The wisdom is. The maturity is. The humility is.
“Not making the USA team (last summer) grounded me,” Carter said. “But even if I didn’t have that, getting offers makes me want to work harder because when I get to college, I don’t want them to see the same player they offered a scholarship to.”
The drive is the real draw.
She’s played in front of hundreds of college coaches since middle school, they’ve known the basketball potential, they’ve known the dynamic game that already exists, but they’re still coming to see her.
She hates when she doesn’t play well, but not because they’re still coming to see her.
It’s because of her wisdom, maturity, humility and drive.
“Pressure isn’t on her anymore,” Buford coach Gene Durden said. “She’s played in front of so many coaches that she’s immune to it.

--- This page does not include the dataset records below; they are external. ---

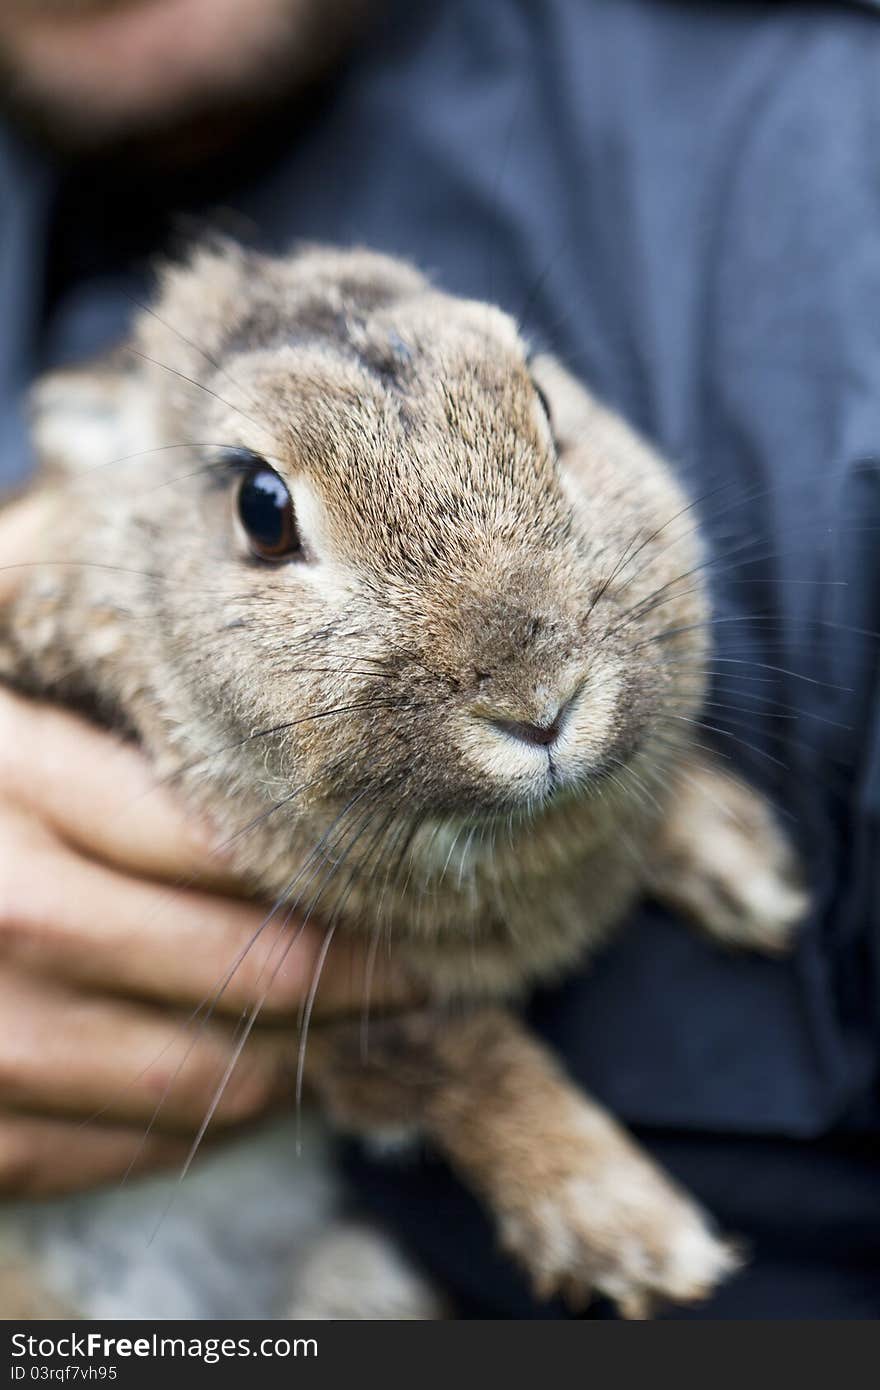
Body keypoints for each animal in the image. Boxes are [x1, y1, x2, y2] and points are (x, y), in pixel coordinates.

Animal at [0, 244, 800, 1317]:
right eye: (262, 508)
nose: (541, 699)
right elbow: (461, 1056)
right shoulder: (314, 1010)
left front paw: (747, 869)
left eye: (546, 404)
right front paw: (628, 1229)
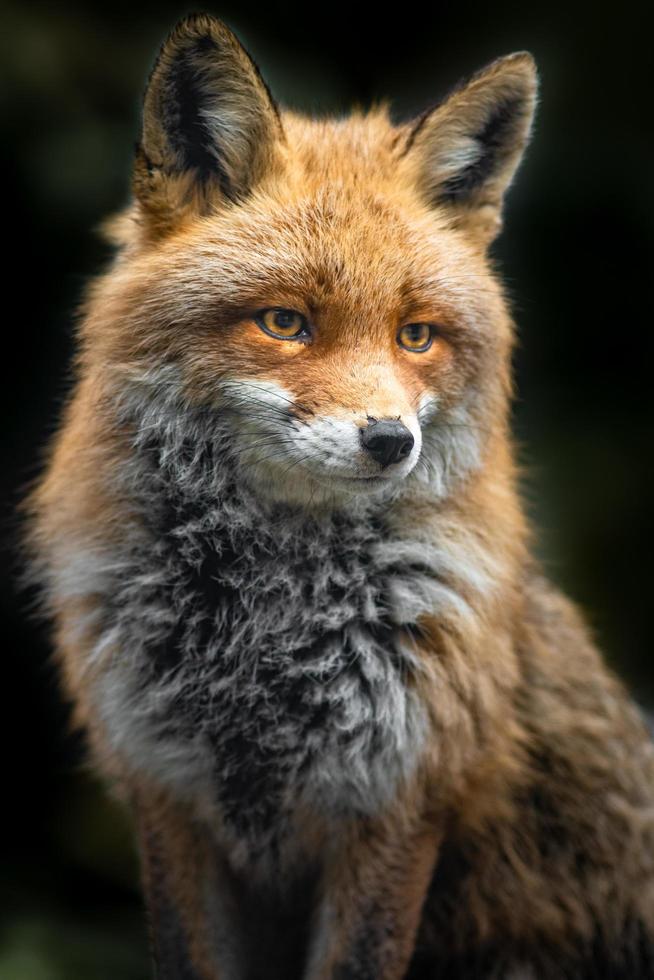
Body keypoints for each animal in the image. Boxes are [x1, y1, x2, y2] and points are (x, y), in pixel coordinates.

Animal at [25, 11, 654, 976]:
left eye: (415, 335)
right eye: (285, 323)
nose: (391, 441)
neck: (264, 629)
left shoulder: (397, 803)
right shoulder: (166, 798)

“What gets ‘Draya, is when she feels like she’s let her team down.”
Sitting across from Carter in Durden’s office, the question of pressures felt in the recruiting process came up.
She paused, thought, and then said, “Sometimes I’ll mess up and think, ‘Gosh, I really wish these coaches weren’t here.’”
“But it’s my job for my team to play hard and play the same game day in and day out and if the coaches like it, they like it; if they don’t, they don’t,” Carter said. “You see, as much as I’m trying to impress them, they’re trying to impress me. They aren’t raising the goals any higher or changing anything, and I know that if I play hard for my team, that’s impressive and you’re always going to do something right playing hard.”
Wisdom, maturity, humility and drive: Carter’s real skill set and the reason the coaches are still coming to see her.